BM özel raportörleri Francesca Albanese, Balakrishnan Rajagopal ve Paula Gaviria Betancur tarafından yapılan yazılı açıklamada, son dönemde İsrail'in Mescid-i Aksa'daki "pervasızlığının" dünyanın gündeminde olduğu hatırlatıldı.
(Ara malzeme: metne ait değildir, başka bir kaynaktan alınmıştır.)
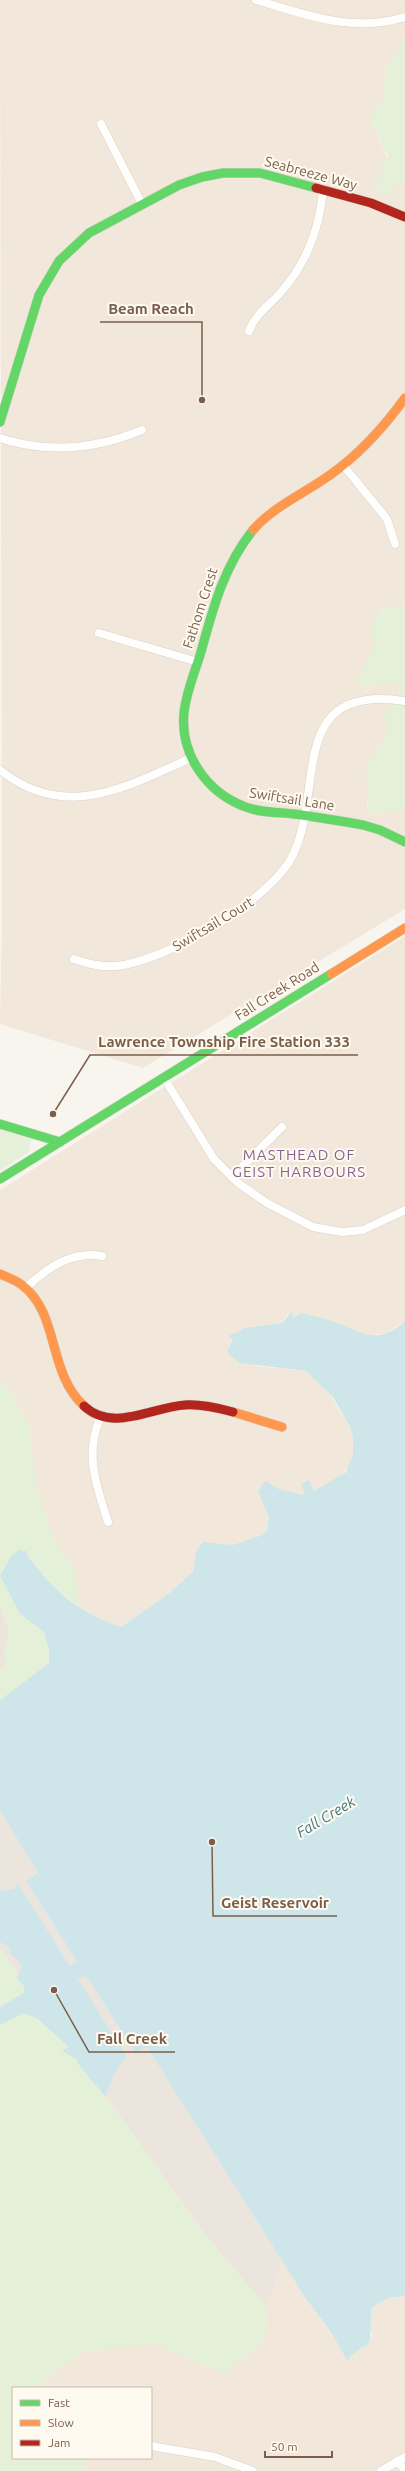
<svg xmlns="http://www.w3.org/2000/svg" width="405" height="2471" viewBox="0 0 405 2471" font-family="Ubuntu,sans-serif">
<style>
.residential{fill:#f1e8db}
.industrial{fill:#ebe5de}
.green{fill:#e4f0d8}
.water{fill:#cee6ea}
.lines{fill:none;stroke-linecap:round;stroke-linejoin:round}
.river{stroke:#cee6ea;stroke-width:16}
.street-casing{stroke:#d8d2cc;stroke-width:9}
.fast-casing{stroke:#d7d1c8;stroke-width:10}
.slow-casing{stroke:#d7d1c8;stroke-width:10}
.jam-casing{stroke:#d7d1c8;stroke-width:10}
.street{stroke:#fefefc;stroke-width:8}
.fast{stroke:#63d668;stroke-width:9}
.slow{stroke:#ff974d;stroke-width:9}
.jam{stroke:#b3261e;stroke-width:9}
.labels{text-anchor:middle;stroke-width:4;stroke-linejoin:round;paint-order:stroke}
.street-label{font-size:14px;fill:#7a5e4b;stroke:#fffaf0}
.neighbourhood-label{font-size:15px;letter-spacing:1px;fill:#876395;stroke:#fffaf0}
.water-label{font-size:15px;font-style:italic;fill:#407786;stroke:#fffaf0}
.leader{fill:none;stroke:#7a5e4b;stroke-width:1.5}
.callout-dot{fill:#7a5e4b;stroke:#fffaf0;stroke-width:1.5}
.callout-label{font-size:15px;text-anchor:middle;font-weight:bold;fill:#7a5e4b;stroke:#fffaf0;stroke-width:4;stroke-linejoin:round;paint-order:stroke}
</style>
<rect width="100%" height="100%" fill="#f8f5ee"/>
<g class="residential">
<polygon points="0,0 405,0 405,39 387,67 384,80 384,98 370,117 397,182 405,184 405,605 382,609 375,644 356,683 365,687 382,683 402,685 392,708 388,733 365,770 369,781 367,806 370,814 405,810 405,909 143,1068 0,1024 2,920"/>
<polygon points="405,936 405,1321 387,1333 367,1336 341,1326 287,1314 282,1323 244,1328 237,1333 232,1333 233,1338 228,1347 255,1366 306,1371 328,1391 350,1427 353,1437 353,1454 349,1466 341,1476 314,1491 309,1480 301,1484 306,1494 303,1495 279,1489 267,1481 258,1492 269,1517 267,1530 262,1535 232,1545 223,1546 217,1543 196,1552 194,1572 168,1594 121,1627 103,1621 79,1607 69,1560 58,1550 36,1486 29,1427 13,1395 0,1381 0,1190"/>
<polygon points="282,2261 306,2299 348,2357 364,2346 372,2336 370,2318 372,2307 388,2298 405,2296 405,2471 83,2471 85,2458 151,2458 151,2388 42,2388 46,2377 83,2352 151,2343 224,2373 264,2342 267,2308"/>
</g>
<g class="industrial">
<polygon points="0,1606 9,1631 4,1655 7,1663 0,1671"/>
<polygon points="0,1811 38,1873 26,1881 135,2053 147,2046 282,2261 267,2308 206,2236 0,1949"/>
</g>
<g class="green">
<path d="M 405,39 L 405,184 L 397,182 L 392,194 L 381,195 L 375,187 L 388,156 C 380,144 377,130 370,117 L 384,98 L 384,80 L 387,67 Z"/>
<path d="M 405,605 L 405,810 L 370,814 C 364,799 371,786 365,770 C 373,752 396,734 383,715 L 392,708 L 402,685 L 382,683 L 365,687 L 356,683 L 375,644 L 370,634 C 376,608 380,609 405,605 Z"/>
<polygon points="0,1129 31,1139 29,1152 0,1171"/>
<polygon points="0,1381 13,1395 29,1427 36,1486 58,1550 69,1560 74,1569 79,1607 47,1582 31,1560 18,1553 9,1560 1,1574 20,1614 44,1632 49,1651 49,1663 0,1700 0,1671 7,1663 4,1656 9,1631 0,1606"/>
<polygon points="0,1949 206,2236 267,2308 264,2342 224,2373 151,2343 83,2352 46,2377 42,2388 13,2388 13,2458 85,2458 83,2471 0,2471"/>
</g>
<g class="water">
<path d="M 291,1312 L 294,1317 L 301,1313 C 312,1316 325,1318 337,1323 C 365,1334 378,1345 405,1321 L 405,2296 L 388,2298 L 372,2307 C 369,2321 374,2336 366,2347 L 364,2346 L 349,2357 L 348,2362 L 332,2334 L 306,2299 L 147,2047 L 135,2053 L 26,1881 L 38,1873 L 0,1811 L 0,1700 L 49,1663 L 49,1651 L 44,1632 L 20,1614 L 0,1576 L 11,1556 L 19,1550 L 26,1551 C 28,1558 31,1560 36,1566 C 56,1594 87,1616 121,1627 L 168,1594 L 193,1572 L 196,1552 L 203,1542 L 232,1545 L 262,1535 L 267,1530 L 269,1517 L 258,1492 L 263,1483 L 267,1481 L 279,1489 L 303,1495 L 305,1494 L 301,1484 L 309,1480 L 314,1491 L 346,1472 L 353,1454 L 353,1438 L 350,1427 L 333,1397 L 306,1371 L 239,1363 L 229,1354 L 227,1350 L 233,1339 L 229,1336 L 233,1333 L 237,1333 L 244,1328 L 282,1323 Z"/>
<path d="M 18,1884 L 127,2057 C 115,2069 110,2081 106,2097 L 81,2068 L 76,2059 L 62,2051 L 69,2047 L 38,2019 L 24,2013 L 0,2025 L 0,2007 L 24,1993 L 24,1986 L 17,1978 L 22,1966 L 19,1961 L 10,1954 L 9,1947 L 0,1942 L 0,1891 L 14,1889 Z"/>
</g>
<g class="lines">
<polyline class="river" points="55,1984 100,1957"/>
<g class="street-casing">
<g id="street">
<path d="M 256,0 C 308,15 351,33 405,17"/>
<polyline points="101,124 142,204"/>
<path d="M 249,331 C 256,313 270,305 282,291 C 307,262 320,227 323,189"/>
<path d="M 0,438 C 48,454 96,449 142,430"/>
<polyline points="343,465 387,519 395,544"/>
<polyline points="99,633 198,662"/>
<path d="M 0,770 C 65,822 126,787 191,758"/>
<path d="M 74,959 C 89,964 100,967 116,966 C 165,962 271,900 293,855 C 325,788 286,683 405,701"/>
<polyline points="164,1078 214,1159 238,1183 267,1203 313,1227 342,1232 363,1230 405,1210"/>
<polyline points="232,1177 282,1127"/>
<path d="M 27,1287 C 48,1267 72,1251 102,1256"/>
<path d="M 101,1416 C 84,1453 96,1485 108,1522"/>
<polyline points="151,2446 215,2457 253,2471"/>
<polyline points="397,2461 405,2470"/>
<polyline points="381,2471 405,2457"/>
</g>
</g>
<g class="fast-casing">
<g id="fast">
<polyline points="0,422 39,295 59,261 89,233 179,185 202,177 223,173 260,173 316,188"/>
<path d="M 253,530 C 224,566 213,608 201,652 C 195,672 186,692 184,713 C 180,754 206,791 243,806 C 259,813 277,812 294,814 C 317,817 340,821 363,825 L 380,830 L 405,842"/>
<polyline points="0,1124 60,1142"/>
<polyline points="0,1179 331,974"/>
</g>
</g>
<g class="slow-casing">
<g id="slow">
<path d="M 253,530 C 274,506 305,493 330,475 C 360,454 384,427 405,398"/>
<polyline points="331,974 405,928"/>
<path d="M 0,1274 C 7,1277 16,1280 22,1285 C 60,1314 47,1372 84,1406"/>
<polyline points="233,1412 282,1427"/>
</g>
</g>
<g class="jam-casing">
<g id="jam">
<polyline points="316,188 371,203 405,217"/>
<path d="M 84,1406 C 113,1433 152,1407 185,1405 C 201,1404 218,1408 233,1412"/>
</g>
</g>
<use href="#street" class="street"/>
<use href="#fast" class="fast"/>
<use href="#slow" class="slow"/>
<use href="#jam" class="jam"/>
</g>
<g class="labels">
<g class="street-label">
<text transform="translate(311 173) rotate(15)" y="5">Seabreeze Way</text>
<text transform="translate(200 608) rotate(-72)" y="5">Fathom Crest</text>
<text transform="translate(292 799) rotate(9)" y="5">Swiftsail Lane</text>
<text transform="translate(213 924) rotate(-31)" y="5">Swiftsail Court</text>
<text transform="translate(277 991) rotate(-32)" y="5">Fall Creek Road</text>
</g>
<g class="neighbourhood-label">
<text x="299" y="1160">MASTHEAD OF<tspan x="299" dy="17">GEIST HARBOURS</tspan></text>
</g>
<g class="water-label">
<text transform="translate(326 1817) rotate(-31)" y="5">Fall Creek</text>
</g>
</g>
<path class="leader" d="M202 400L202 322H100M53 1114L90 1055H358M212 1842L213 1916H337M54 1990L89 2052H175"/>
<g class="callout-dot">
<circle cx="202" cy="400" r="4"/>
<circle cx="53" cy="1114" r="4"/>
<circle cx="212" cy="1842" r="4"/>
<circle cx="54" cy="1990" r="4"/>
</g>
<g class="callout-label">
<text x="151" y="314">Beam Reach</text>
<text x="224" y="1047">Lawrence Township Fire Station 333</text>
<text x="275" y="1908">Geist Reservoir</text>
<text x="132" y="2044">Fall Creek</text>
</g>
<rect x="12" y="2387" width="140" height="72" fill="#fffaf0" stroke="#cabcae"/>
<rect x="20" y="2400" width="20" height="6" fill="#63d668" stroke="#cabcae"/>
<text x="48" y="2407" font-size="12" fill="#7a5e4b">Fast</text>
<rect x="20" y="2420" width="20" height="6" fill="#ff974d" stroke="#cabcae"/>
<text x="48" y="2427" font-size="12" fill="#7a5e4b">Slow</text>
<rect x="20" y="2440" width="20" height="6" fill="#b3261e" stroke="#cabcae"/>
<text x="48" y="2447" font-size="12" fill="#7a5e4b">Jam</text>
<path d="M265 2451v6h67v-6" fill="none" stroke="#7a5e4b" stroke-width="2"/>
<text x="271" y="2451" font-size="12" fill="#7a5e4b" stroke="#fffaf0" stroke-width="3" paint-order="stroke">50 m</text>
</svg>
Gazze, Lübnan ve Suriye'den atılan roketler neticesinde İsrail'de yaşanan ölümlerin haberlerde öne çıktığı ancak çok sayıda Filistinlinin ölümünün gündem olmadığı aktarılan açıklamada, "Filistinlerin evlerinden zorla tahliye edilmesiyle devam eden kontrolsüz bir trajedi yaşanıyor. Uluslararası kuruluşlar ve aktivistlerin çabalarına rağmen İsrail işgali altındaki Filistinliler, ayrımcı yasalar temelinde evlerinden çıkarılıyor, onların toprakları ve mülklerine el konuluyor." ifadeleri kullanıldı.
Bu yasaların Kudüs'teki Yahudi mülkiyetini güçlendirmek ve Kudüs'ün demografik yapısı ile statüsünü geri dönülmez bir şekilde değiştirmek için tasarlandığı kaydedilen açıklamada, uluslararası topluma, İsrail'in Doğu Kudüs'teki Filistinlileri zorla tahliye ve yerinden etmesine son vermek için acilen harekete geçmeleri çağrısında bulunuldu.
Açıklamada, "İsrail'in kendi nüfusunu işgal altındaki bölgeye taşıması, işgal ettiği bölgeyi kasıtlı olarak kolonileştirme niyetini doğruluyor. Bu durum, uluslararası insancıl hukuk tarafından kesinlikle yasaklanan bir uygulamadır ve bir savaş suçu teşkil ediyor." değerlendirmesi yapıldı.
BM özel raportörleri, İnsan Hakları Konseyi'nin özel mekanizmaları olarak tanınan sürecin bir parçası olarak biliniyor.
BM İnsan Hakları sistemindeki en büyük bağımsız olarak bilinen özel mekanizmalar, İnsan Hakları Konseyi'nin belirli bir ülkenin durumunu veya dünyanın herhangi bir yerindeki tematik sorunları ele alan bağımsız bilgi toplama ve izleme mekanizmaları olarak öne çıkıyor.
BM bünyesinde bulunmayan özel mekanizmalar uzmanları, gönüllülük esasına göre ve bağımsız olarak çalışmalarını yürütüyor.